Page-level text extractions:
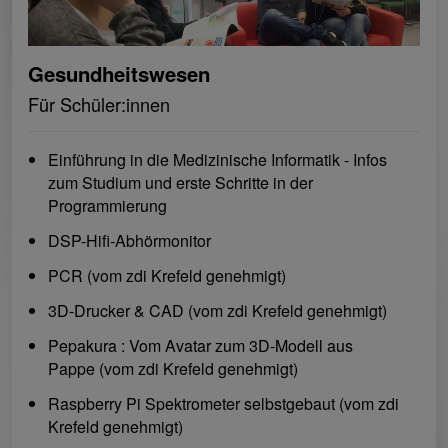
Gesundheitswesen
Für Schüler:innen
Einführung in die Medizinische Informatik - Infos
zum Studium und erste Schritte in der
Programmierung
DSP-Hifi-Abhörmonitor
PCR (vom zdi Krefeld genehmigt)
3D-Drucker & CAD (vom zdi Krefeld genehmigt)
Pepakura : Vom Avatar zum 3D-Modell aus
Pappe (vom zdi Krefeld genehmigt)
Raspberry Pi Spektrometer selbstgebaut (vom zdi
Krefeld genehmigt)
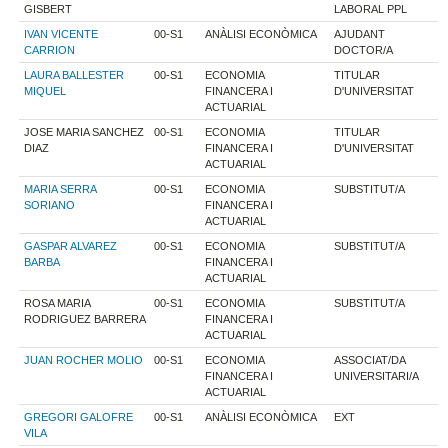
GISBERT
LABORAL PPL
IVAN VICENTE
00-S1
ANÀLISI ECONÒMICA
AJUDANT
CARRION
DOCTOR/A
LAURA BALLESTER
00-S1
ECONOMIA
TITULAR
MIQUEL
FINANCERA I
D'UNIVERSITAT
ACTUARIAL
JOSE MARIA SANCHEZ
00-S1
ECONOMIA
TITULAR
DIAZ
FINANCERA I
D'UNIVERSITAT
ACTUARIAL
MARIA SERRA
00-S1
ECONOMIA
SUBSTITUT/A
SORIANO
FINANCERA I
ACTUARIAL
GASPAR ALVAREZ
00-S1
ECONOMIA
SUBSTITUT/A
BARBA
FINANCERA I
ACTUARIAL
ROSA MARIA
00-S1
ECONOMIA
SUBSTITUT/A
RODRIGUEZ BARRERA
FINANCERA I
ACTUARIAL
JUAN ROCHER MOLIO
00-S1
ECONOMIA
ASSOCIAT/DA
FINANCERA I
UNIVERSITARI/A
ACTUARIAL
GREGORI GALOFRE
00-S1
ANÀLISI ECONÒMICA
EXT
VILA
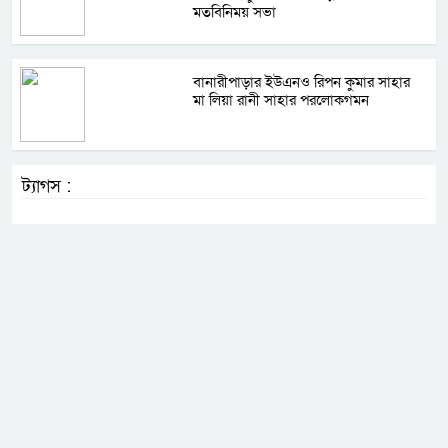
মতবিনিময় সভা
বানারীপাড়ার ইউএনও রিপন কুমার সাহার
মা লিয়া রানী সাহার পরলোকগমন
ট্যাগস :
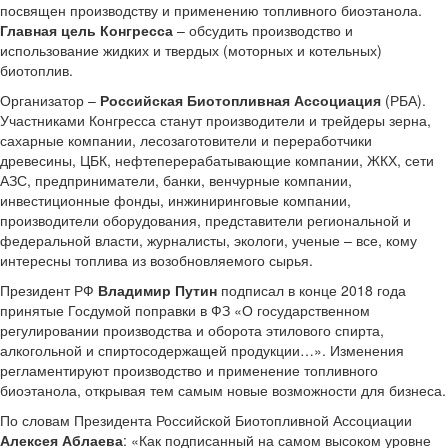
посвящен производству и применению топливного биоэтанола.
Главная цель Конгресса
– обсудить производство и
использование жидких и твердых (моторных и котельных)
биотоплив.
Организатор –
Российская Биотопливная Ассоциация
(РБА).
Участниками Конгресса станут производители и трейдеры зерна,
сахарные компании, лесозаготовители и переработчики
древесины, ЦБК, нефтеперерабатывающие компании, ЖКХ, сети
АЗС, предприниматели, банки, венчурные компании,
инвестиционные фонды, инжиниринговые компании,
производители оборудования, представители региональной и
федеральной власти, журналисты, экологи, ученые – все, кому
интересны топлива из возобновляемого сырья.
Президент РФ
Владимир Путин
подписал в конце 2018 года
принятые Госдумой поправки в ФЗ «О государственном
регулировании производства и оборота этилового спирта,
алкогольной и спиртосодержащей продукции…». Изменения
регламентируют производство и применение топливного
биоэтанола, открывая тем самым новые возможности для бизнеса.
По словам Президента Российской Биотопливной Ассоциации
Алексея Аблаева
: «Как подписанный на самом высоком уровне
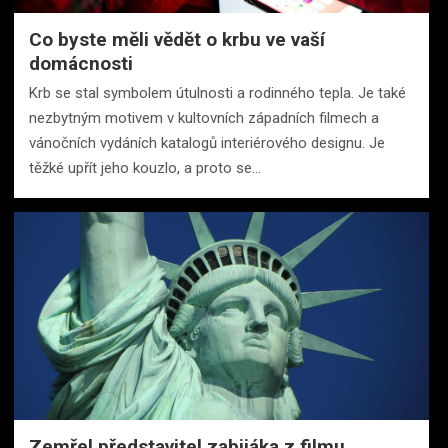
Co byste měli vědět o krbu ve vaší
domácnosti
Krb se stal symbolem útulnosti a rodinného tepla. Je také
nezbytným motivem v kultovních západních filmech a
vánočních vydáních katalogů interiérového designu. Je
těžké upřít jeho kouzlo, a proto se…
Zemřel představitel zabijáka z filmu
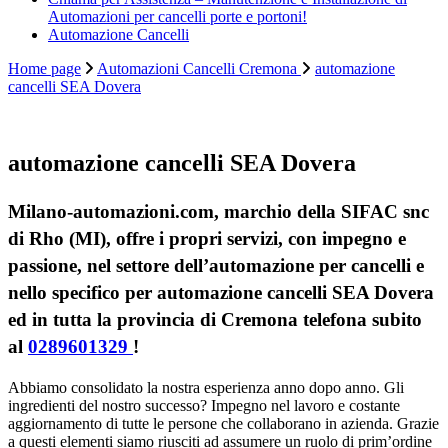
Automazioni per cancelli porte e portoni!
Automazione Cancelli
Home page
Automazioni Cancelli Cremona
automazione
cancelli SEA Dovera
automazione cancelli SEA Dovera
Milano-automazioni.com, marchio della SIFAC snc
di Rho (MI), offre i propri servizi, con impegno e
passione, nel settore dell’automazione per cancelli e
nello specifico per automazione cancelli SEA Dovera
ed in tutta la provincia di Cremona telefona subito
al
0289601329
!
Abbiamo consolidato la nostra esperienza anno dopo anno. Gli
ingredienti del nostro successo? Impegno nel lavoro e costante
aggiornamento di tutte le persone che collaborano in azienda. Grazie
a questi elementi siamo riusciti ad assumere un ruolo di prim’ordine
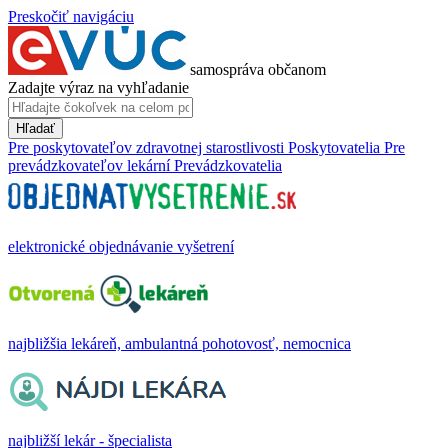
Preskočiť navigáciu
samospráva občanom
Zadajte výraz na vyhľadanie
Hľadať
Pre poskytovateľov zdravotnej starostlivosti
Poskytovatelia
Pre
prevádzkovateľov lekární
Prevádzkovatelia
elektronické objednávanie vyšetrení
najbližšia lekáreň, ambulantná pohotovosť, nemocnica
najbližší lekár - špecialista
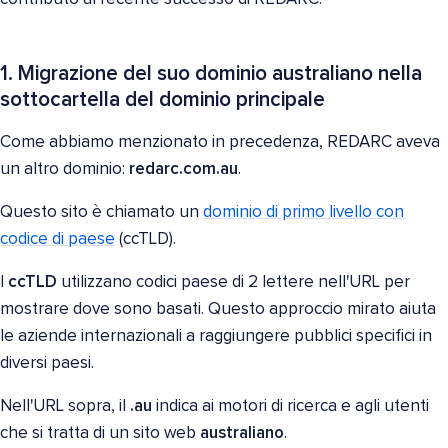
1. Migrazione del suo dominio australiano nella
sottocartella del dominio principale
Come abbiamo menzionato in precedenza, REDARC aveva
un altro dominio:
redarc.com.au
.
Questo sito è chiamato un
dominio di primo livello con
codice di paese
(ccTLD).
I
ccTLD
utilizzano codici paese di 2 lettere nell'URL per
mostrare dove sono basati. Questo approccio mirato aiuta
le aziende internazionali a raggiungere pubblici specifici in
diversi paesi.
Nell'URL sopra, il
.au
indica ai motori di ricerca e agli utenti
che si tratta di un sito web
australiano
.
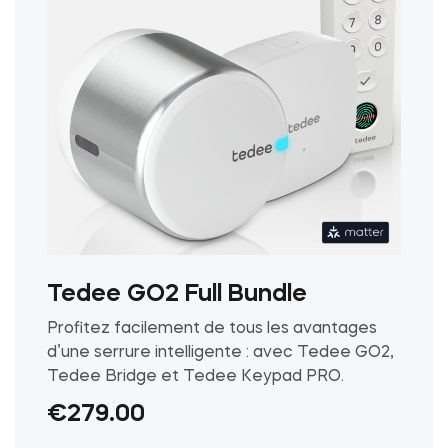
la
page
du
produit
Tedee GO2 Full Bundle
Profitez facilement de tous les avantages
d’une serrure intelligente : avec Tedee GO2,
Tedee Bridge et Tedee Keypad PRO.
€
279.00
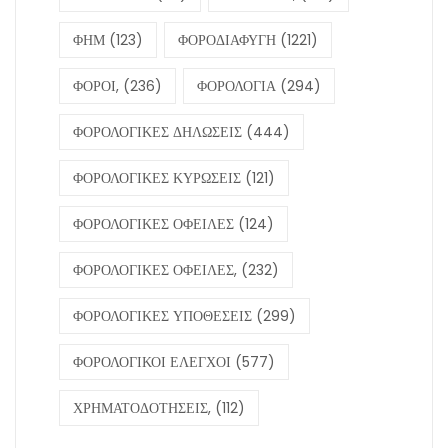
ΦΗΜ
(123)
ΦΟΡΟΔΙΑΦΥΓΗ
(1221)
ΦΟΡΟΙ,
(236)
ΦΟΡΟΛΟΓΙΑ
(294)
ΦΟΡΟΛΟΓΙΚΕΣ ΔΗΛΩΣΕΙΣ
(444)
ΦΟΡΟΛΟΓΙΚΕΣ ΚΥΡΩΣΕΙΣ
(121)
ΦΟΡΟΛΟΓΙΚΕΣ ΟΦΕΙΛΕΣ
(124)
ΦΟΡΟΛΟΓΙΚΕΣ ΟΦΕΙΛΕΣ,
(232)
ΦΟΡΟΛΟΓΙΚΕΣ ΥΠΟΘΕΣΕΙΣ
(299)
ΦΟΡΟΛΟΓΙΚΟΙ ΕΛΕΓΧΟΙ
(577)
ΧΡΗΜΑΤΟΔΟΤΗΣΕΙΣ,
(112)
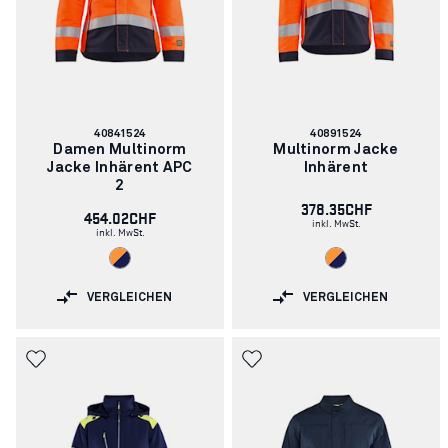
Artikelnummer:
Artikelnummer:
40841524
40891524
Damen Multinorm
Multinorm Jacke
Jacke Inhärent APC
Inhärent
2
378.35CHF
454.02CHF
inkl. MwSt.
inkl. MwSt.
VERGLEICHEN
VERGLEICHEN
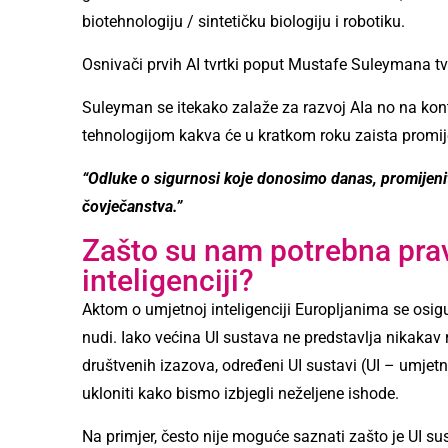
biotehnologiju / sintetičku biologiju i robotiku.
Osnivači prvih AI tvrtki poput Mustafe Suleymana t
Suleyman se itekako zalaže za razvoj AIa no na kontr
tehnologijom kakva će u kratkom roku zaista promij
“Odluke o sigurnosi koje donosimo danas, promijeni
čovječanstva.”
Zašto su nam potrebna prav
inteligenciji?
Aktom o umjetnoj inteligenciji Europljanima se osig
nudi. Iako većina UI sustava ne predstavlja nikakav 
društvenih izazova, određeni UI sustavi (UI – umjetn
ukloniti kako bismo izbjegli neželjene ishode.
Na primjer, često nije moguće saznati zašto je UI su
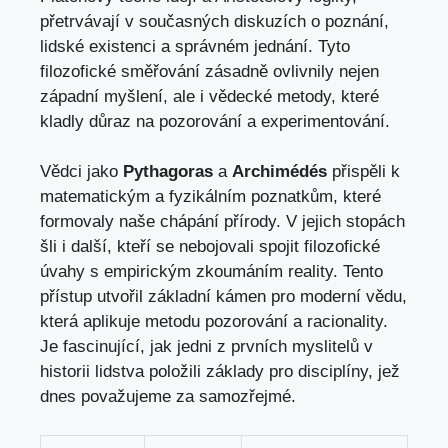
přetrvávají v současných diskuzích o poznání,
lidské existenci a ⁢správném jednání. Tyto
⁢filozofické směřování zásadně ovlivnily​ nejen
západní myšlení, ale i vědecké metody, které
⁣kladly důraz na pozorování a experimentování.
Vědci‌ jako
Pythagoras
a
Archimédés
přispěli k
matematickým⁣ a ‍fyzikálním poznatkům, které
formovaly naše chápání přírody. V jejich stopách
šli i další, kteří se ‍nebojovali spojit⁤ filozofické
úvahy s empirickým zkoumáním reality. Tento
přístup⁢ utvořil základní kámen⁣ pro moderní vědu,
která aplikuje metodu pozorování a racionality.​
Je fascinující, jak ⁢jedni⁤ z prvních myslitelů v
⁢historii lidstva položili základy‌ pro disciplíny, jež
dnes považujeme za samozřejmé.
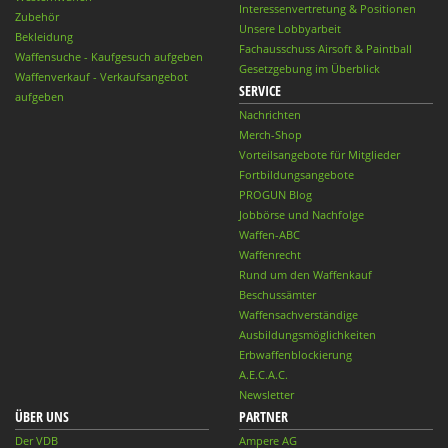
Interessenvertretung & Positionen
Zubehör
Unsere Lobbyarbeit
Bekleidung
Fachausschuss Airsoft & Paintball
Waffensuche - Kaufgesuch aufgeben
Gesetzgebung im Überblick
Waffenverkauf - Verkaufsangebot
SERVICE
aufgeben
Nachrichten
Merch-Shop
Vorteilsangebote für Mitglieder
Fortbildungsangebote
PROGUN Blog
Jobbörse und Nachfolge
Waffen-ABC
Waffenrecht
Rund um den Waffenkauf
Beschussämter
Waffensachverständige
Ausbildungsmöglichkeiten
Erbwaffenblockierung
A.E.C.A.C.
Newsletter
ÜBER UNS
PARTNER
Der VDB
Ampere AG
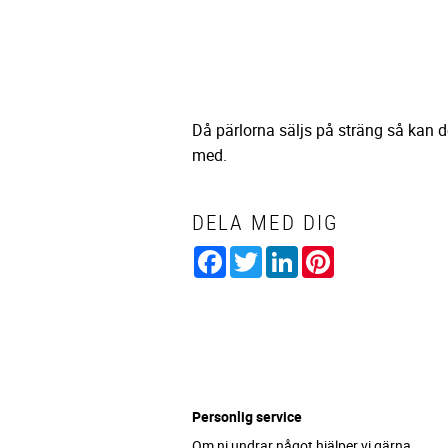
Då pärlorna säljs på sträng så kan 
med.
DELA MED DIG
Facebook
Twitter
LinkedIn
Pinterest
Personlig service
Om ni undrar något hjälper vi gärna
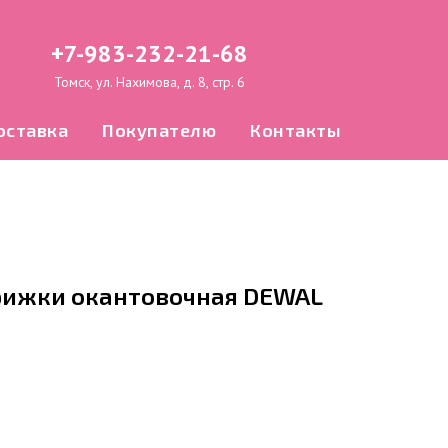
+7-983-232-21-68
Томск, ул. Нахимова, д. 8, стр. 6
оставка
Покупателю
Контакты
рижки окантовочная DEWAL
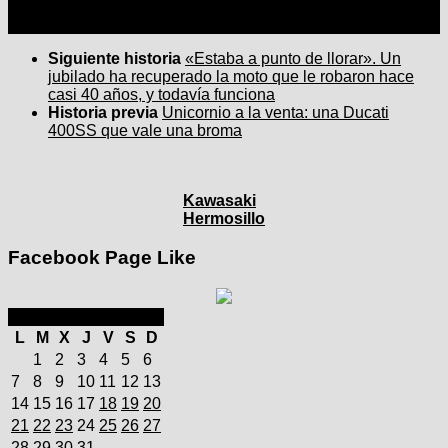
Siguiente historia
«Estaba a punto de llorar». Un
jubilado ha recuperado la moto que le robaron hace
casi 40 años, y todavía funciona
Historia previa
Unicornio a la venta: una Ducati
400SS que vale una broma
Kawasaki
Hermosillo
Facebook Page Like
julio 2025
L
M
X
J
V
S
D
1
2
3
4
5
6
7
8
9
10
11
12
13
14
15
16
17
18
19
20
21
22
23
24
25
26
27
28
29
30
31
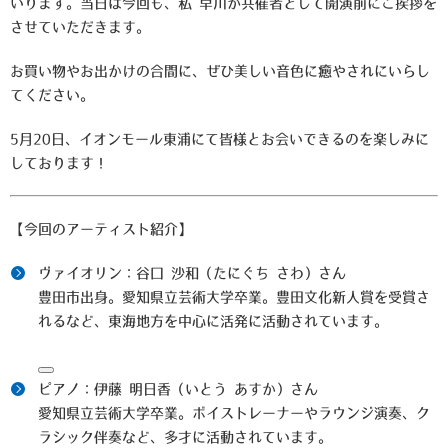
いります。当日は今回も、私 早川が共催者として開演前にご挨拶を
させていただきます。
お買い物やお出かけの合間に、ぜひ美しい音色に癒やされにいらし
てください。
5月20日、イオンモール東浦にて皆様とお会いできるのを楽しみに
しております！
【今回のアーティスト紹介】
ヴァイオリン：谷口 沙和（たにぐち さわ）さん
豊田市出身。愛知県立芸術大学卒業。豊田文化新人賞を受賞さ
れるなど、東海地方を中心に活発に活動されています
。
ピアノ：伊藤 明日香（いとう あすか）さん
愛知県立芸術大学卒業。ボイストレーナーやラウンジ演奏、ク
ラシック伴奏など、多才に活動されています
。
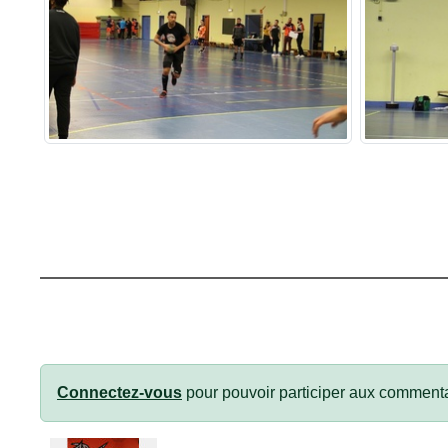
Connectez-vous
pour pouvoir participer aux commenta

## REQUIRED WORK:
Write down exactly what the lines above say, from the line holding "Poskytovatelia" through the line holding "1. Migrazione del", and nothing more. Do not copy the pictures.

## ANSWER FOR THE TASK:
Poskytovatelia
Pre
prevádzkovateľov lekární
Prevádzkovatelia
elektronické objednávanie vyšetrení
najbližšia lekáreň, ambulantná pohotovosť, nemocnica
najbližší lekár - špecialista
1. Migrazione del suo dominio australiano nella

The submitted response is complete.